_Your objective_. Pick up the article on building an animated bar chart of English football league points right after its last line, and continue the list of aims.

_Extract_.
____________________
How to do that animated ‘race’ bar chart

In this article, we are going to analyze the all time performance of English football teams since their leagues began in 1888, and use that data to create an animated bar chart that cycles through each year and shows the total points accrued of the top ten teams throughout history. We will also use the title bar to provide a narrative about how the sport changed in England over 130 years. Here’s the finished product, and all code is on Github:

Lets be clear on our aims before we start. Here’s what we want to do:

  1. Generate an animation that cycles through each football season from 1888 to 2017 and show the cumulative all time league points for each team as of that year, displaying the top 10 teams. We will only consider points obtained in the top tier (top division) of English football (now known as the Premier League).
____________________
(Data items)
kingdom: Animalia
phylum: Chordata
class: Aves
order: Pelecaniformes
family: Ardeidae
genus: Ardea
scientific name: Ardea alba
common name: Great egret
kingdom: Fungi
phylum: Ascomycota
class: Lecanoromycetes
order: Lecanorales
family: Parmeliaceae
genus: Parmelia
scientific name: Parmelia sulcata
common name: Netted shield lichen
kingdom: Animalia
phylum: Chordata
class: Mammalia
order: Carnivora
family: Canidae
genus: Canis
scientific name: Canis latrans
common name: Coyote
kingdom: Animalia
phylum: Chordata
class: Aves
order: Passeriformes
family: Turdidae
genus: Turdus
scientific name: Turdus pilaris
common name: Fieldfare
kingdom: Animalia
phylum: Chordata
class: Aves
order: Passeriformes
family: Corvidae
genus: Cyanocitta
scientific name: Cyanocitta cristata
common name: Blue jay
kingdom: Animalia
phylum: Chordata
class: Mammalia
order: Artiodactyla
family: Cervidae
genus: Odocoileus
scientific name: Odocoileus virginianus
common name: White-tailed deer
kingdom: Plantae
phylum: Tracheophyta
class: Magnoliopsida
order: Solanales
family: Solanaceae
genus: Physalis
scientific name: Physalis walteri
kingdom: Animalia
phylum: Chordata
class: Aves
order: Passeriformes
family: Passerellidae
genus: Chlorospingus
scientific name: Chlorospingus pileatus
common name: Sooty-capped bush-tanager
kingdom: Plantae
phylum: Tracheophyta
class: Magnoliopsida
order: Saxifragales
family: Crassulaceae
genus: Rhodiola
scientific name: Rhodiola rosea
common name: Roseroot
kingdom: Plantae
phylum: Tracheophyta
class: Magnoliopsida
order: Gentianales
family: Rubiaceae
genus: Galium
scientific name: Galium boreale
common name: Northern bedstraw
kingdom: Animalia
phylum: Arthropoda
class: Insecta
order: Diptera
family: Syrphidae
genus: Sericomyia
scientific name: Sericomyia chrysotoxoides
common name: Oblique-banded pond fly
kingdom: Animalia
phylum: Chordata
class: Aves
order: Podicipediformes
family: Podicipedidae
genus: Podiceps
____________________
_Task result_.
  2. Sprinkle occasional factoids into the title of the chart that helps tell a story about changes in football over time.

I’m not going to focus on styling and prettiness in this article, just the basic functionality that creates an animated graphic.

Preparing the data

Ideally what we need is a data set which tell us about league points obtained through history, but I was unable to find that set. Instead I found something much more detailed and awesome, which is a record of every single game played since 1888 and the result and score. I found it here in the form of an R dataframe object — so we will be doing this in R folks. Here is a quick snapshot of what the data looks like.

This dataset is fairly large, with almost 200,000 matches played in every tier since 1888. First we need to convert each match to a points allocation to a given team. Points are shared between the home team and the visitor (away) team as follows:

  • 2 points to the winner before the 1981 season. From the 1981 season, 3 points were awarded to the winner in a change of rules to encourage more attacking play.
  • 0 points to the defeated team.
  • 1 point each if the game finished in a draw.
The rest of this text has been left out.